How is API measured?

Since 1989, Malaysia’s API has been measured by 52 air quality stations throughout the country. They detect the levels of five major pollutants in the air:

1. Sulphur Dioxide (SO2)

2. Nitrogen Dioxide (NO2)

3. Carbon Monoxide (CO)

3. Particulate matter with a diameter of less than 10 micrometers (PM10)

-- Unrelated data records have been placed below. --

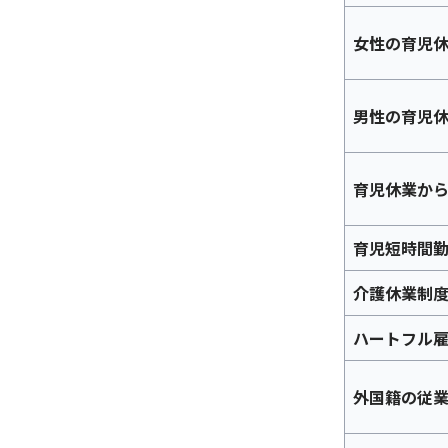
女性の育児
男性の育児
育児休業か
育児短時間
介護休業制
ハートフル
外国籍の従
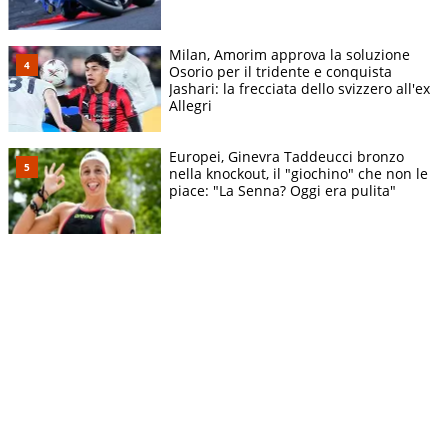
Milan, Amorim approva la soluzione
Osorio per il tridente e conquista
Jashari: la frecciata dello svizzero all'ex
Allegri
Europei, Ginevra Taddeucci bronzo
nella knockout, il "giochino" che non le
piace: "La Senna? Oggi era pulita"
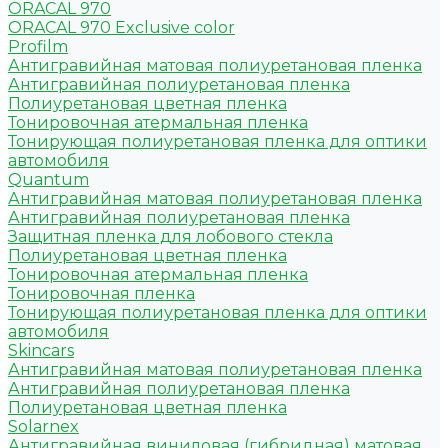
ORACAL 970
ORACAL 970 Exclusive color
Profilm
Антигравийная матовая полиуретановая пленка
Антигравийная полиуретановая пленка
Полиуретановая цветная пленка
Тонировочная атермальная пленка
Тонирующая полиуретановая пленка для оптики
автомобиля
Quantum
Антигравийная матовая полиуретановая пленка
Антигравийная полиуретановая пленка
Защитная пленка для лобового стекла
Полиуретановая цветная пленка
Тонировочная атермальная пленка
Тонировочная пленка
Тонирующая полиуретановая пленка для оптики
автомобиля
Skincars
Антигравийная матовая полиуретановая пленка
Антигравийная полиуретановая пленка
Полиуретановая цветная пленка
Solarnex
Антигравийная виниловая (гибридная) матовая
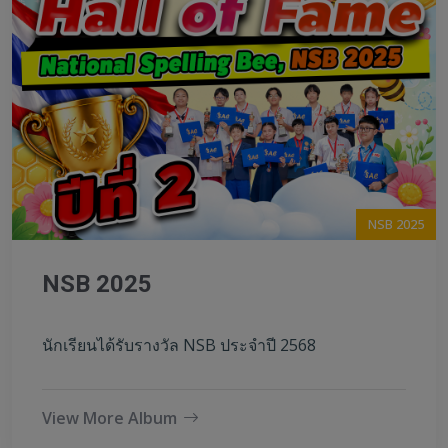
NSB 2025
NSB 2025
นักเรียนได้รับรางวัล NSB ประจำปี 2568
View More Album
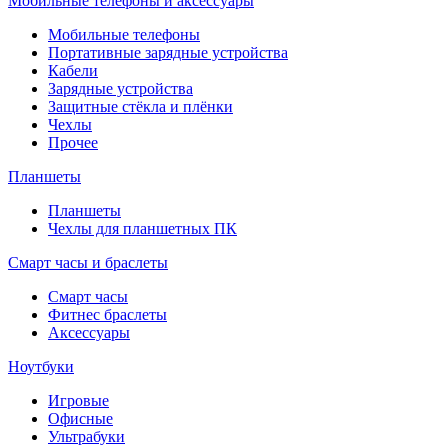
Мобильные телефоны и аксессуары
Мобильные телефоны
Портативные зарядные устройства
Кабели
Зарядные устройства
Защитные стёкла и плёнки
Чехлы
Прочее
Планшеты
Планшеты
Чехлы для планшетных ПК
Смарт часы и браслеты
Смарт часы
Фитнес браслеты
Аксессуары
Ноутбуки
Игровые
Офисные
Ультрабуки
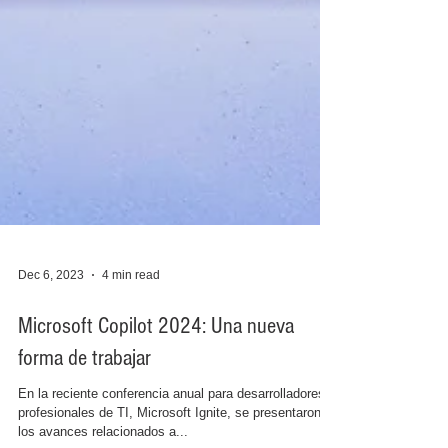
Dec 6, 2023
4 min read
Microsoft Copilot 2024: Una nueva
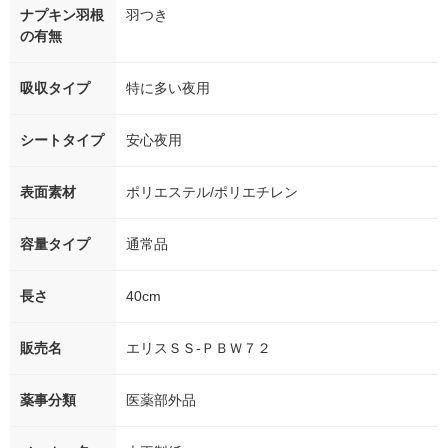
ナプキン羽根
羽つき
の有無
吸収タイプ
特に多い夜用
シートタイプ
安心夜用
表面素材
ポリエステル/ポリエチレン
容量タイプ
通常品
長さ
40cm
販売名
エリスＳＳ-ＰＢＷ７２
薬事分類
医薬部外品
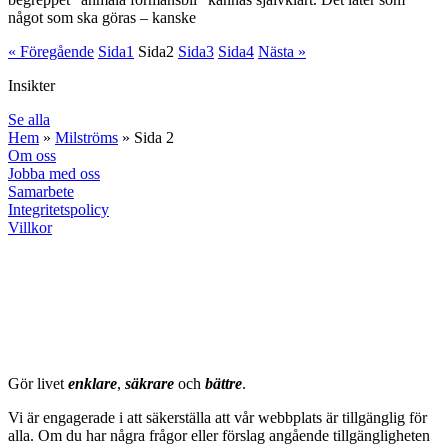
något som ska göras – kanske
« Föregående
Sida
1
Sida
2
Sida
3
Sida
4
Nästa »
Insikter
Se alla
Hem
»
Milströms
»
Sida 2
Om oss
Jobba med oss
Samarbete
Integritetspolicy
Villkor
milströms
Gör livet
enklare
,
säkrare
och
bättre
.
Vi är engagerade i att säkerställa att vår webbplats är tillgänglig för
alla. Om du har några frågor eller förslag angående tillgängligheten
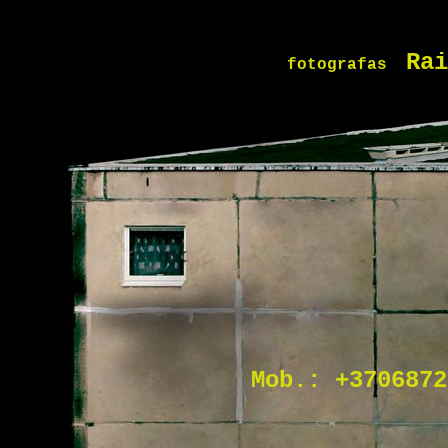
Rai
fotografas
Mob.: +3706872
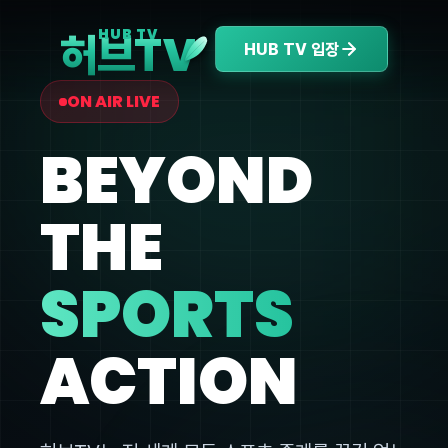
V
HUB TV
허브T
HUB TV 입장
ON AIR LIVE
BEYOND
THE
SPORTS
ACTION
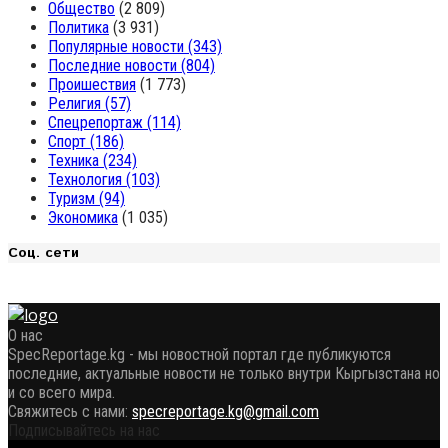
Общество
(2 809)
Политика
(3 931)
Популярные новости
(343)
Последние новости
(804)
Проишествия
(1 773)
Религия
(57)
Спецрепортаж
(114)
Спорт
(186)
Техника
(234)
Технология
(103)
Туризм
(94)
Экономика
(1 035)
Соц. сети
О нас
SpecReportage.kg - мы новостной портал где публикуются
последние, актуальные новости не только внутри Кыргызстана но
и со всего мира.
Свяжитесь с нами:
specreportage.kg@gmail.com
Подписывайтесь на нас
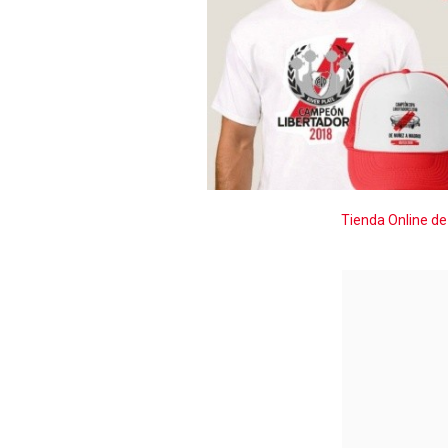
Tienda Online de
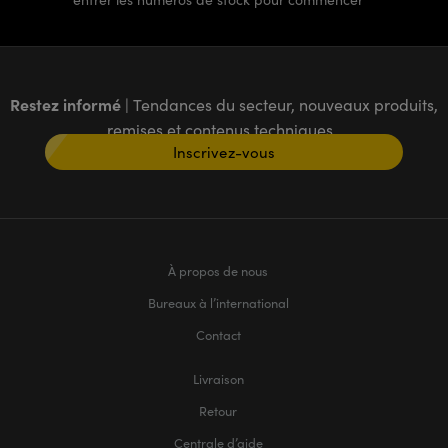
Restez informé
| Tendances du secteur, nouveaux produits,
remises et contenus techniques
Inscrivez-vous
À propos de nous
Bureaux à l’international
Contact
Livraison
Retour
Centrale d’aide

4. Ground Level Ozone (O3)

The index

0-50 Good.

51-100 moderate.

101-200 unhealthy.

201-300 very unhealthy.

> 300 hazardous.


The pollutant standards index (PSI) is used in Singapore, and it measures the same pollutants, but over a period of three hours. API in Malaysia is based on readings done over 24 hours.


Hazy situation

We’ve had two really dangerous years in Malaysia when the API went off the charts.

September 1997

Sarawak recorded an API of 600, forcing the government to declare a state of emergency. All schools, offices and factories had to be closed, and only essential services such as pharmacies and clinics were allowed to be open for business.

August 2005

The API reading in the Klang Valley reached 500, forcing some schools to close and others to suspend outdoor activities. Port Klang’s North Port was also forced to suspend operations.